NCCL then sought to refer the dispute to arbitration in terms of the GCC. IOCL stuck to its stand, reiterating that the claims lodged could not be referred to arbitration.
IOCL stated that as per the GCC, the Chief General Manager was the competent authority to decided whether or not to refer the dispute for arbitration.
Aggrieved by the decision, NCCL moved the High Court.
Commenting on the scope for rejection of a request made for the appointment of an Arbitral Tribunal, the Court held that post the insertion of Subsection (6A) in Section 11 of the 1996 Act, it has become even narrower.

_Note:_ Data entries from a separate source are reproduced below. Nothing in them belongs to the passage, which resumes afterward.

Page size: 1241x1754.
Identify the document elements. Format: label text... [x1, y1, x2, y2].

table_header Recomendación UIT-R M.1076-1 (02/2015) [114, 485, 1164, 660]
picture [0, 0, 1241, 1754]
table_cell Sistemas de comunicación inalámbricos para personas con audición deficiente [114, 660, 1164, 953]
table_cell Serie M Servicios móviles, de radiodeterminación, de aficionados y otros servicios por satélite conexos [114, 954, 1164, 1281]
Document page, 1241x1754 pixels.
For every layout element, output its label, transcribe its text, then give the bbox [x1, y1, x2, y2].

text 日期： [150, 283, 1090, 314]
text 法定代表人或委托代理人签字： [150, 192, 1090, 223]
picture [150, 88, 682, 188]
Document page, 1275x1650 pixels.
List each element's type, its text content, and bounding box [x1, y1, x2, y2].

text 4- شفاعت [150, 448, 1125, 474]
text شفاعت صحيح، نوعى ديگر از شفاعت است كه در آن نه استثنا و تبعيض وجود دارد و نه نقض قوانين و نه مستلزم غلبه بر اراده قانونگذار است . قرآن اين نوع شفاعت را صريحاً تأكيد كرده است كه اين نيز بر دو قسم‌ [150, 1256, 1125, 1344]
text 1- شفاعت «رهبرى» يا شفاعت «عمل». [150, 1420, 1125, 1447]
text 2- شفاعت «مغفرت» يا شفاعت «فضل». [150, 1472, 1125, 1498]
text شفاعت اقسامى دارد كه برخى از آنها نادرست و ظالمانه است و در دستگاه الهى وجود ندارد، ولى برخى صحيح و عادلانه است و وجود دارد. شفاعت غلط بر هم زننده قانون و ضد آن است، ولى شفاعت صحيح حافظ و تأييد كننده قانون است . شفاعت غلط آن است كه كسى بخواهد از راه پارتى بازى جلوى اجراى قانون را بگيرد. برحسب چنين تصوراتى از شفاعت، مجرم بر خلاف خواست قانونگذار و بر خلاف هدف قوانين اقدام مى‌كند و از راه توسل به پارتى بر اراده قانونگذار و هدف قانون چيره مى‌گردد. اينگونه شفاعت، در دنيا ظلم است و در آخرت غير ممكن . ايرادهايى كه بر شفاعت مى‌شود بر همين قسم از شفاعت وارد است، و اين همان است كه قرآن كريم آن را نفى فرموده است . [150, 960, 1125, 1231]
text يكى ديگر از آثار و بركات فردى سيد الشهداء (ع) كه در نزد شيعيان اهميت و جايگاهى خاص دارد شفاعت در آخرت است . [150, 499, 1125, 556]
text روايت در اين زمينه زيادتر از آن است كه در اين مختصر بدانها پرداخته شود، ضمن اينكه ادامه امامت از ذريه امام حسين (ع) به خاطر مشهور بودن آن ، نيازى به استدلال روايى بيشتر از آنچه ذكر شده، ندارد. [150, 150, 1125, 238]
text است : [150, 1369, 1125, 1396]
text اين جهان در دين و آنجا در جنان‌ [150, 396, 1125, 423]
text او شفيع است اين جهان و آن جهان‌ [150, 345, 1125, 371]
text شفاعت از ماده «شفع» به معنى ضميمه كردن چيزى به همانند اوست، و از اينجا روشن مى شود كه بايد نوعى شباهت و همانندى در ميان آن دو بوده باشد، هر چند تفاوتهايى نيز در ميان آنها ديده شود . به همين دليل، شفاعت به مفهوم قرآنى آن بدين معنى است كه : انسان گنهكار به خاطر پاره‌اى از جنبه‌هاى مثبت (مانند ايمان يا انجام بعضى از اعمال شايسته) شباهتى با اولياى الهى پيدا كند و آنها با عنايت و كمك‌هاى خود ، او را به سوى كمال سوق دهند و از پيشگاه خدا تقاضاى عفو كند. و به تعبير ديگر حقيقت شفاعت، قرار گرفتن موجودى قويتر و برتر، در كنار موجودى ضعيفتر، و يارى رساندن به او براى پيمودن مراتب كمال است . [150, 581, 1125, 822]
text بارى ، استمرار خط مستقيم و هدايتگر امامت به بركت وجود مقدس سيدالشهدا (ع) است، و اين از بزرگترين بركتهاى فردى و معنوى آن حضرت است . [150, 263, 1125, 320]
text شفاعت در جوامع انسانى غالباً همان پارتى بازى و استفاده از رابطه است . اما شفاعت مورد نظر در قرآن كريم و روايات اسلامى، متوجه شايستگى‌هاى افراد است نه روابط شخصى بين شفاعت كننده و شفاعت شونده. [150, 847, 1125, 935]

“To my mind, once the Court is persuaded that it has jurisdiction to entertain a Section 11 petition all that it is required to examine, is, as to whether or not an arbitration agreement exists between the parties which is relatable to the dispute at hand.”
If on a bare perusal of the agreement, it is found that the dispute is not relatable to the arbitration agreement, the Court may decline the relief sought for by a party in a Section 11 petition.
However, if there is a contest as to whether the dispute falls within the realm of the arbitration agreement, then, the best course would be to allow the Arbitrator to form a view in the matter, the Court said. It also noted that the position in law remains the same both before and after the Amendment to the 1996 Act.
“Thus, unless it is, in a manner of speech, a chalk and cheese situation or a black and white situation without shades of grey, the concerned Court hearing the Section 11 petition should follow the more conservative course of allowing parties to have their say before the Arbitral Tribunal…
…This approach would be in keeping with the doctrine of Kompetenz Kompetenz; a doctrine which has statutory recognition under Section 16 of the 1996 Act.”
Referring to the facts of the present case, the Court noted that NCCL was informed in no uncertain terms to withdraw its Notified Claims to enable a final review and processing of the time extension recommendation. Therefore, NCCL had no choice but to withdraw its Notified Claims, which had otherwise already been included in its final bill.
This, the Court said, was a case of duress which would require trial. Therefore, the matter would have to be referred to an Arbitral Tribunal, it concluded.
Resultantly, it appointed former Supreme Court judge, Justice Madan B Lokur as an Arbitrator in the matter.
NCCL was represented by Advocates Amit George, Rishabh Dheer, Swaroop George, K Dileep and Rajsree Ajay. IOCL was represented by Advocates VN Koura with Nikhil Mundeja.